On the opposite side of this, from the very first time we see Eli and Victor together, something about Eli immediately rubbed me the wrong way—and as the story progressed, my opinion of him most definitely did not improve. Though he is an intensely dislikable character, his plotline was fantastically well executed. Schwab wrote it in an incredibly interesting way, making it one of those stories where, depending on one’s point of view or position, Eli might not necessarily be a villain in everyone’s eyes.

As a reader, we are meant to feel that he is entirely immoral. His actions are not at all condonable, nor is there any justification for anything he does. And we as the reader are correct in thinking this, because his inhumane actions are not and should not be justifiable; he is a monster. However, it is also easy to understand why he justifies his own actions to himself.

Eli believes that he is doing right, that he is being heroic and fulfilling God’s will, and it would be impossible for anyone working under that type of extreme delusion to see their own—or potentially someone else’s—immorality. While neither Eli or Victor are truly heroes, Eli’s delusion of heroism and inability to see his own inhumanity makes him not only more villainous, but also far more dangerous.

Victor is much more aware of what he is doing and, though he does questionable things primarily for his own motives, that is not the definition of all of his actions. He has far more restraint and humanity left in him—more of a conscience than Eli has. There are certain actions each do individually that it would be hard imagining the other doing. Victor is certainly more aware of the consequences of his actions, and though that might not prevent him from ever doing evil, he has limits and never has any misconception about his purpose in life.

Schwab also fills this book with an all-star set of secondary characters. Sydney is a downright lovely character, and by far the most purely endearing and innocent of the bunch. On top of this, the role that she played in the story was fascinating, and her powers were an element that served to create a lot of mystery and suspense throughout. Another character that added to the huge amount of suspense in the plot was Mitch. Mitch is one of the only other truly lovable characters in the novel, and the juxtaposition of his natural talents against the others’ powers was a highlight for me.

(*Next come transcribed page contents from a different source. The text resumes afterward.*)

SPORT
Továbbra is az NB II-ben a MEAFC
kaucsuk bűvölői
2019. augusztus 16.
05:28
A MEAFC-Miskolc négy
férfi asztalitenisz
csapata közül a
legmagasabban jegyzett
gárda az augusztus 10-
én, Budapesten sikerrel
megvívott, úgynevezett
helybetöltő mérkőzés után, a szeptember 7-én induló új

Serena falls more toward the Eli side of the scale of villains. She is quite dislikable from the very start, and while she remains that way throughout the novel, you begin to understand her actions as more information about her is revealed. As with Eli, it is impossible to condone what she does, but you do begin to get an understanding of how aspects of her life—such as her powers—would cause her to act in the way that she does. All in all, though these three are all supporting characters, they are no less vivid or complex than the protagonists, and their plotlines are fully conceived.

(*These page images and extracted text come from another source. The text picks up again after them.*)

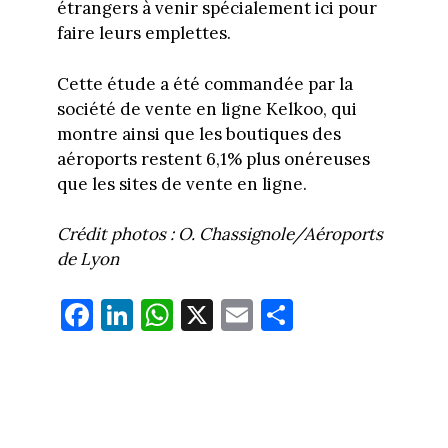
étrangers à venir spécialement ici pour
faire leurs emplettes.
Cette étude a été commandée par la
société de vente en ligne Kelkoo, qui
montre ainsi que les boutiques des
aéroports restent 6,1% plus onéreuses
que les sites de vente en ligne.
Crédit photos : O. Chassignole/Aéroports
de Lyon
Fa
Li
W
X
E
Pa
ce
nk
ha
m
rt
bo
ed
ts
ail
ag
ok
In
Ap
er
p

Victoria Schwab has produced an absolute masterpiece with this novel. Her three-dimensional characters and unique plotlines work together to create a truly engrossing and addictive read that will stay with you long after you’ve finished it. Whether or not you are a superhero/supervillain fan like myself, this book holds something for everyone to enjoy. If you have not read this yet, I very highly recommend giving it a go. I’m not sure what to expect from the sequel, but I’m definitely looking forward to seeing what happens next; I cannot wait to be back in this world with these characters. Vicious, without a doubt, now holds a place on my list of all-time favorite novels.